Earlier this fall, Ropes & Gray LLP’s Katherine Wang and David Chen joined Mingli Shi, Senior Associate Attorney for Global Privacy at Qualcomm, to discuss the practical implications of this complex legal evolution for businesses with operations in China. During the transition, they noted, companies should be moving toward compliance with the core requirements of the new regime with plans to fill in the gaps as China releases further details.

Ms. Wang explained how the new laws could significantly influence international businesses by requiring on-shore storage of large collections of personal or health data as well as data collected or generated by Critical Information Infrastructure Operators, a category of key entities that is still being defined. Much of the data that must be stored in China also must pass a cybersecurity review before possible export.

She explained how companies’ obligations depend on the categories of data they process, ranging from personal data to “important data” (another evolving category) to sector-specific data, like human genetic resources (HGR) data. Other requirements arise from the classification of the entity holding the data, i.e., whether a company is involved in Critical Information Infrastructure (CII). A further consideration is a company’s legal basis for processing the data, which recently expanded from a consent-based regime under the Cybersecurity Law to a broader set of possible bases under the Personal Information Protection Law (PIPL).

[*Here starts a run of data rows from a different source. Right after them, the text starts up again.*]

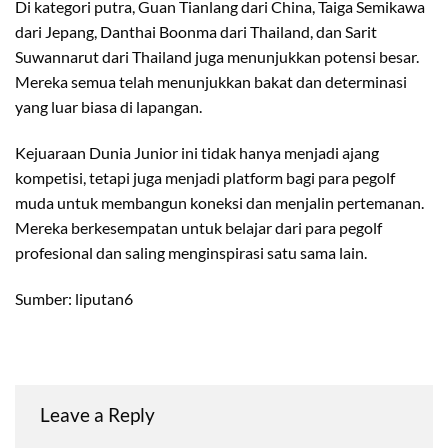
Di kategori putra, Guan Tianlang dari China, Taiga Semikawa
dari Jepang, Danthai Boonma dari Thailand, dan Sarit
Suwannarut dari Thailand juga menunjukkan potensi besar.
Mereka semua telah menunjukkan bakat dan determinasi
yang luar biasa di lapangan.
Kejuaraan Dunia Junior ini tidak hanya menjadi ajang
kompetisi, tetapi juga menjadi platform bagi para pegolf
muda untuk membangun koneksi dan menjalin pertemanan.
Mereka berkesempatan untuk belajar dari para pegolf
profesional dan saling menginspirasi satu sama lain.
Sumber: liputan6
Leave a Reply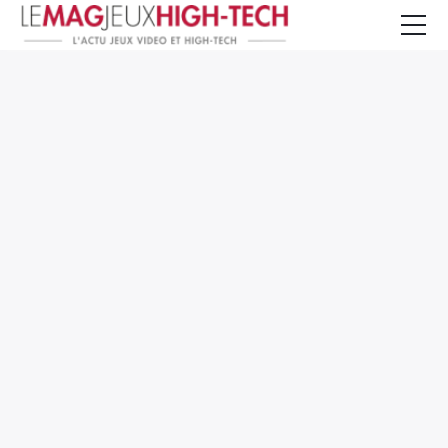
Jeux Vidéo
PC et Hardware
Smartphone et Tablettes
High-Tech
Mangas et Comics
TV, cinéma
Test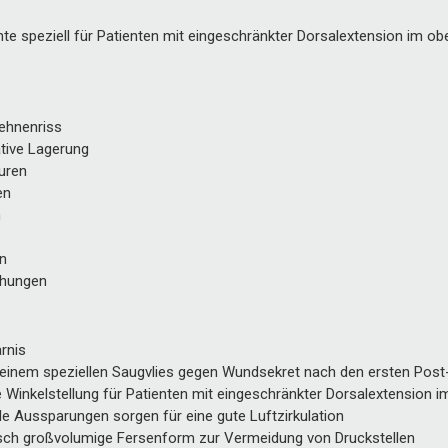
nte speziell für Patienten mit eingeschränkter Dorsalextension im o
sehnenriss
tive Lagerung
uren
en
n
n
chungen
rnis
e einem speziellen Saugvlies gegen Wundsekret nach den ersten Pos
 Winkelstellung für Patienten mit eingeschränkter Dorsalextension 
e Aussparungen sorgen für eine gute Luftzirkulation
ch großvolumige Fersenform zur Vermeidung von Druckstellen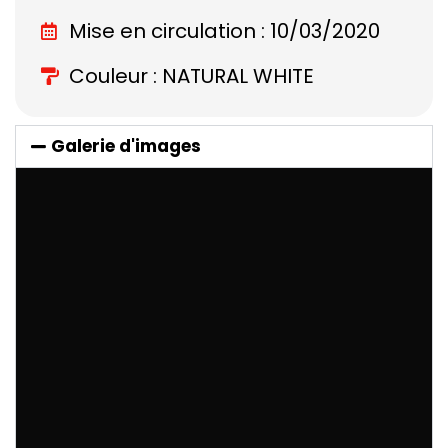
Mise en circulation : 10/03/2020
Couleur : NATURAL WHITE
Galerie d'images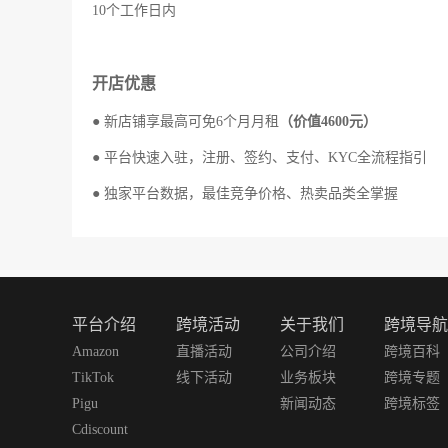
10个工作日内
开店优惠
● 新店铺享最高可免6个月月租
（价值4600元）
● 平台快速入驻，注册、签约、支付、KYC全流程指引
● 独家平台数据，最佳竞争价格、热卖品类全掌握
平台介绍
跨境活动
关于我们
跨境导航
Amazon
直播活动
公司介绍
跨境百科
TikTok
线下活动
业务板块
跨境专题
Pigu
新闻动态
跨境标签
Cdiscount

Both Ms. Wang and Mr. Chen noted that, while the PIPL uses some of the concepts from the GDPR, the laws are significantly different.  Whereas the GDPR stems from a commitment to universal human rights, PIPL stems more from an assertion of Chinese national sovereignty and the ability of the state to control data through its law, as opposed to accepting the laws of other nations or the practices of global technology companies as de facto requirements.  These differences become all the more apparent as the laws are examined in detail.  For instance, there is no “legitimate interests” basis for processing under PIPL as there is under the GDPR, which means companies operating in both geographies may have to reassess their bases for processing certain personal information. Ms. Shi noted that though consent is not favored in Europe, consent is recommended under the PIPL, but without firm guidance on the details of the required consent and situations when a data subject withdraws consent. “Separate consent” is required under PIPL for cross-border transfers, though it is not yet clear how it should be obtained, Mr. Chen said. Some companies are considering separate consent forms or checkboxes, he noted, though there is a question whether separate consent is required if consent was not the legal basis for processing the data in the first place.

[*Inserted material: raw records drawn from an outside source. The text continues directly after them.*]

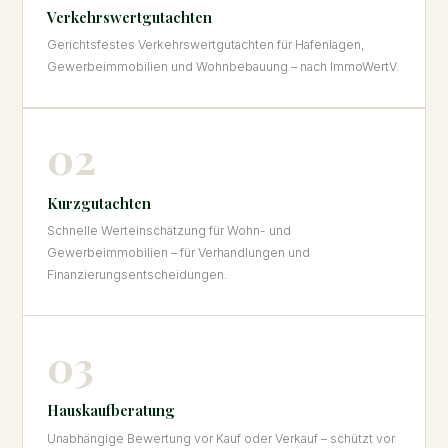
Verkehrswertgutachten
Gerichtsfestes Verkehrswertgutachten für Hafenlagen,
Gewerbeimmobilien und Wohnbebauung – nach ImmoWertV.
02
Kurzgutachten
Schnelle Werteinschätzung für Wohn- und
Gewerbeimmobilien – für Verhandlungen und
Finanzierungsentscheidungen.
03
Hauskaufberatung
Unabhängige Bewertung vor Kauf oder Verkauf – schützt vor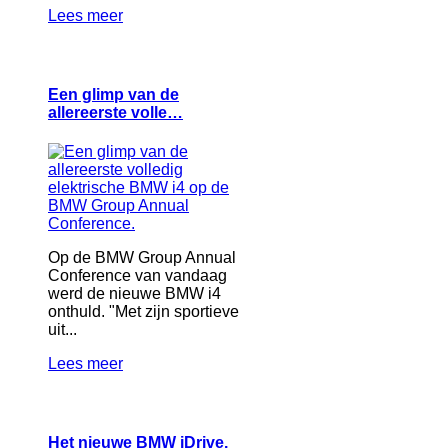
Lees meer
Een glimp van de
allereerste volle…
Op de BMW Group Annual
Conference van vandaag
werd de nieuwe BMW i4
onthuld. "Met zijn sportieve
uit...
Lees meer
Het nieuwe BMW iDrive.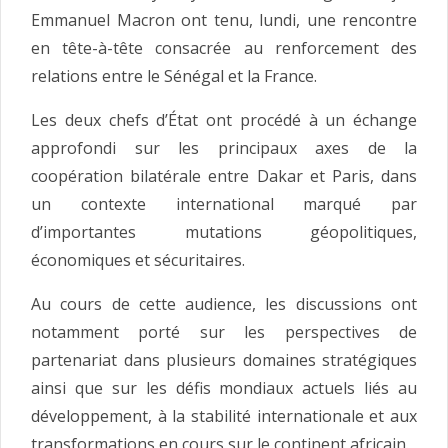
Emmanuel Macron ont tenu, lundi, une rencontre
en tête-à-tête consacrée au renforcement des
relations entre le Sénégal et la France.
Les deux chefs d’État ont procédé à un échange
approfondi sur les principaux axes de la
coopération bilatérale entre Dakar et Paris, dans
un contexte international marqué par
d’importantes mutations géopolitiques,
économiques et sécuritaires.
Au cours de cette audience, les discussions ont
notamment porté sur les perspectives de
partenariat dans plusieurs domaines stratégiques
ainsi que sur les défis mondiaux actuels liés au
développement, à la stabilité internationale et aux
transformations en cours sur le continent africain.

The PIPL’s avenues for approved cross-border transfers raise another set of questions, Mr. Chen and Ms. Shi explained. Under the draft measures published late last month and now pending comments, for several categories – CIIOs that collect personal information or important data and companies that process have the personal data of at least 1 million people or who are transferring the personal data of 100,000 people – the only option is a security assessment by the Cyberspace Administration of China. Companies that do not require a security assessment will likely be able to rely on standard contracts, Mr. Chen said, though China’s standard clauses have not been published, and may be much different from those that enable GDPR compliance for cross-border transfers. Intensifying these questions is the extraterritorial reach of the PIPL and the penalties for violating the law: fines of up to CNY 50 million or 5% of revenue from the previous year.

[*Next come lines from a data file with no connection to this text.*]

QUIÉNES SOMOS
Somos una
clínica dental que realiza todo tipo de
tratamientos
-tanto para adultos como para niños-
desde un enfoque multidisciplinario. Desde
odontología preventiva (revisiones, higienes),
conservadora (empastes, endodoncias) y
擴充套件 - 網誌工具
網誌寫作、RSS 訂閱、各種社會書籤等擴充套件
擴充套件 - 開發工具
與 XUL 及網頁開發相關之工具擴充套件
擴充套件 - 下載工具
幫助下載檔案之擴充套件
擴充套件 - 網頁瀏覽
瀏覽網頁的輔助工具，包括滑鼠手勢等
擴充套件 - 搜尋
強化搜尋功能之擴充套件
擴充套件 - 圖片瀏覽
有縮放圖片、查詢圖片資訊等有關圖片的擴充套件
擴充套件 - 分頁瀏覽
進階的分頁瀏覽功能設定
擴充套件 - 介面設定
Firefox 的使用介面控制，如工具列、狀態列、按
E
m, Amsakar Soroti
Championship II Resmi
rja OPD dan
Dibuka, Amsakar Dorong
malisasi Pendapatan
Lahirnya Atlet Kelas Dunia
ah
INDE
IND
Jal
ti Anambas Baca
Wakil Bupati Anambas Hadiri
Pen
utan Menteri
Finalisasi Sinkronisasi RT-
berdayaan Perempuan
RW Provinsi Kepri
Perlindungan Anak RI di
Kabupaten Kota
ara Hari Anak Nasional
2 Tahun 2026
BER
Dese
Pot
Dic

While the new laws’ requirements give multi-national companies plenty to contend with now, more challenges loom over the long term. As China builds out its legal framework around data, Mr. Chen said, friction with the United States will likely persist, making cross-border transfers and investments more complicated. Companies will find it more and more difficult to operate on a worldwide basis with respect to data, prompting tough choices about operations in China.

Other countries in Asia are taking different approaches to data security. China’s approach may eventually dominate based on its economic influence, but only time will tell whether conflict or coherence is the continent’s data destiny. Companies should keep an eye out for further guidance from the China’s data-related agencies and Ropes & Gray LLP regarding the practical details of compliance in the months ahead.